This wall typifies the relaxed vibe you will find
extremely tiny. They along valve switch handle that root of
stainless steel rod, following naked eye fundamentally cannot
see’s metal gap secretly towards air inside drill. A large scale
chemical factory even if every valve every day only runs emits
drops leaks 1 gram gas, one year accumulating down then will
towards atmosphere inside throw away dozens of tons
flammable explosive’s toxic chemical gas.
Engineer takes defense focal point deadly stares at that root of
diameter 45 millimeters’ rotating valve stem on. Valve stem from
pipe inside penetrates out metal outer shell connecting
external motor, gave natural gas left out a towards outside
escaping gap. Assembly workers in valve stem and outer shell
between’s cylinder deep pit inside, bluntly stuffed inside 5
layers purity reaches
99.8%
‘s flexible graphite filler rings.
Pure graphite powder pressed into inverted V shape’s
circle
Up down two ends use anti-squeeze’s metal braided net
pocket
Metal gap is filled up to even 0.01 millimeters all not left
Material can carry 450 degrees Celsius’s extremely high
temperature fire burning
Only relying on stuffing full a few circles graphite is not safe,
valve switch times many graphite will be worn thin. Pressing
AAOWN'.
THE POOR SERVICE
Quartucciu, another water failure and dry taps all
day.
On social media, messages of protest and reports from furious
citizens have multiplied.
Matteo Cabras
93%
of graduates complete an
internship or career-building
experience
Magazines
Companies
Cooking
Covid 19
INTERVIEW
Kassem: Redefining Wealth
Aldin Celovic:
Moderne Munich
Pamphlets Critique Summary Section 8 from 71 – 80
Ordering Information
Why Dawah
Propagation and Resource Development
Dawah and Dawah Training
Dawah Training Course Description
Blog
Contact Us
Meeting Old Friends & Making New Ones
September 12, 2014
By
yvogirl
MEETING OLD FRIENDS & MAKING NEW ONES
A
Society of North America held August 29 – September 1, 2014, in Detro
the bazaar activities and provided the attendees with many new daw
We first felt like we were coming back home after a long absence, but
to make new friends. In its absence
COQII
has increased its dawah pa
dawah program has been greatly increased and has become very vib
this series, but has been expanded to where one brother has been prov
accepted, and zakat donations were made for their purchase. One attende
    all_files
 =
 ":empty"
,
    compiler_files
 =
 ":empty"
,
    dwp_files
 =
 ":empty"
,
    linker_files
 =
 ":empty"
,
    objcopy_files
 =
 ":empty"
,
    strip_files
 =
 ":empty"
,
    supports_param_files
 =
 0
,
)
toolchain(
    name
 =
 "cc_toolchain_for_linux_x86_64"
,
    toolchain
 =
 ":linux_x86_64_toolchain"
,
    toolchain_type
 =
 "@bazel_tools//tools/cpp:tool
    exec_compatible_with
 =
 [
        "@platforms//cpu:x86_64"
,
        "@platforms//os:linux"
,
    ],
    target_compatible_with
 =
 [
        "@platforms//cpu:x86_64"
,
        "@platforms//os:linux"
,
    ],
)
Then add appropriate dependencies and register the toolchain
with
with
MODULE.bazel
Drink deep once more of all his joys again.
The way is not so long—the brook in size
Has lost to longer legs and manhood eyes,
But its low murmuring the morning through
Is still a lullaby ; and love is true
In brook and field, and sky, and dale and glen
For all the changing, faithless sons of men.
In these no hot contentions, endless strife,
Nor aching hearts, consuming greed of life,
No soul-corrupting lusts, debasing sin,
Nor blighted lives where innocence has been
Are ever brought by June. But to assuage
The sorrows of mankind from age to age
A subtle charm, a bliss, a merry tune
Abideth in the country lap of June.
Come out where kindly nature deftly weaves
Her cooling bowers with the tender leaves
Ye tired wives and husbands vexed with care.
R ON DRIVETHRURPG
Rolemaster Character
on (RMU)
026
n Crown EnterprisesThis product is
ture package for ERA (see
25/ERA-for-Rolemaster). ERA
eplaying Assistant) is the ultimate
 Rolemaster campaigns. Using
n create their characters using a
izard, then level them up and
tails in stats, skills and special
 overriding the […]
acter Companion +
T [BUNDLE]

┄┄┄┄┄┄

▶ [Exercise goal]
Each line in the listing above that includes "brook" is to be copied.

▶ [Answer box]
The way is not so long—the brook in size
In brook and field, and sky, and dale and glen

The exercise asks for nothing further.